Network run by the U.S. Defense Intelligence Agency

STONEGHOST or "Stone Ghost", is a codename for a network operated by the United States' Defense Intelligence Agency (DIA) for information sharing and exchange between the United States, the United Kingdom, Canada and Australia. Some sources say that New Zealand is also participating, and that Stone Ghost therefore connects, and is maintained by the defense intelligence agencies of all Five Eyes countries.

Stone Ghost does not carry Intelink-Top Secret information. In the past, it was known as Intelink-C and may also be referred to as "Q-Lat" or "Quad link". It is a highly secured network with strict physical and digital security requirements. The network hosts information about military topics, and about SIGINT, foreign intelligence and national security.
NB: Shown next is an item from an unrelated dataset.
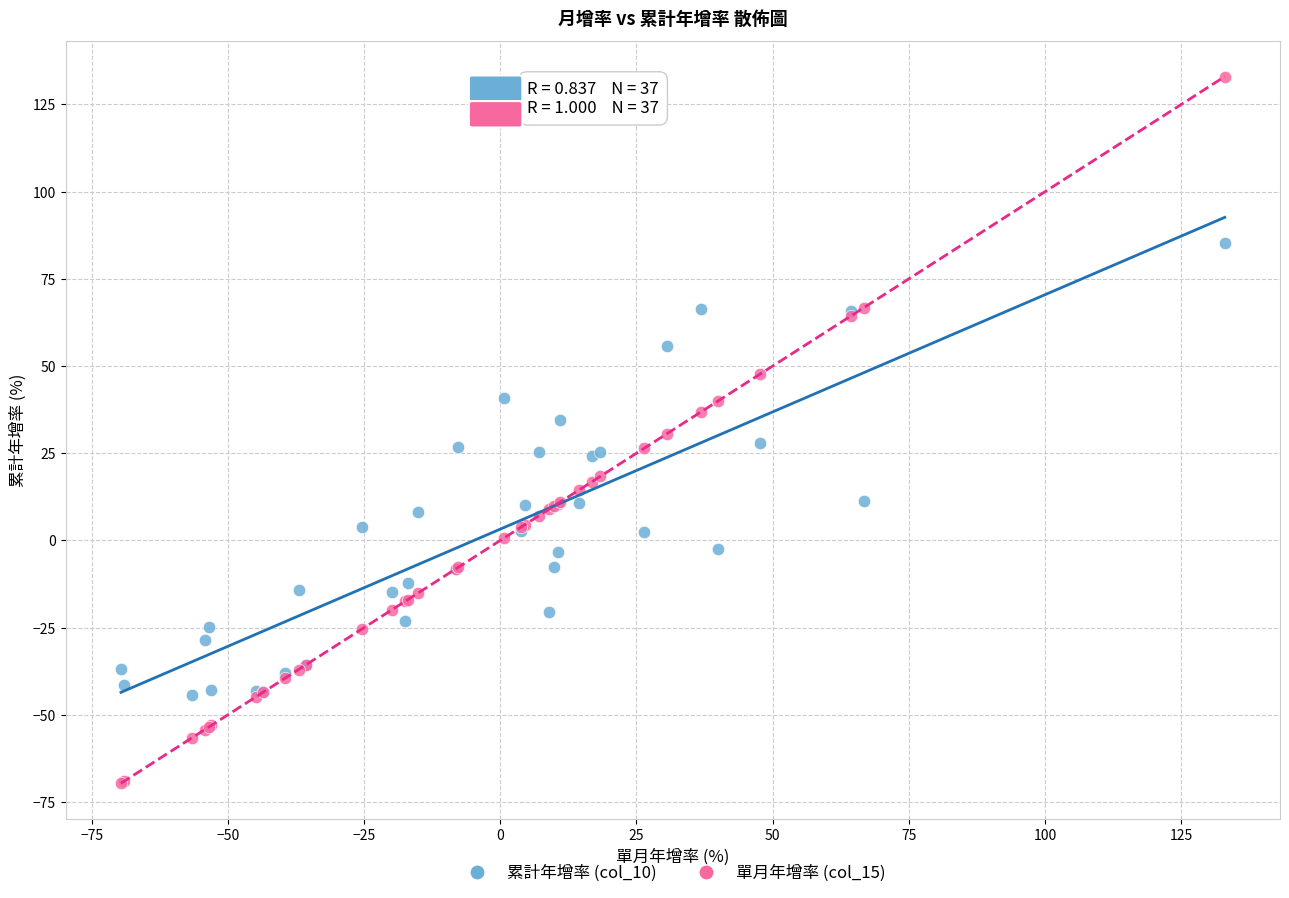

Which series reaches the minimum Y coordinate?

單月年增率 (col_15)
In October 2022, a paper issued online by the Atlantic Council on sharing intelligence, authored by two now retired intelligence community insiders, refers to this programme: 'The situation is compounded by the different accreditation processes and standards, for example between the United States and the United Kingdom, where national versions of STONEGHOST (the jointly sponsored FVEY Above Secret Defense IT system), are not fully aligned.'

== 2012 Canadian spy case ==
Royal Canadian Navy intelligence officer Sub-Lt. Jeffrey Delisle pled guilty on 10 October 2012 to charges including having downloaded and sold information from the Stone Ghost system to the Russian intelligence agency GRU. He was sentenced to 20 years in prison, minus time served on February 6, 2013, for contravening the Security of Information Act.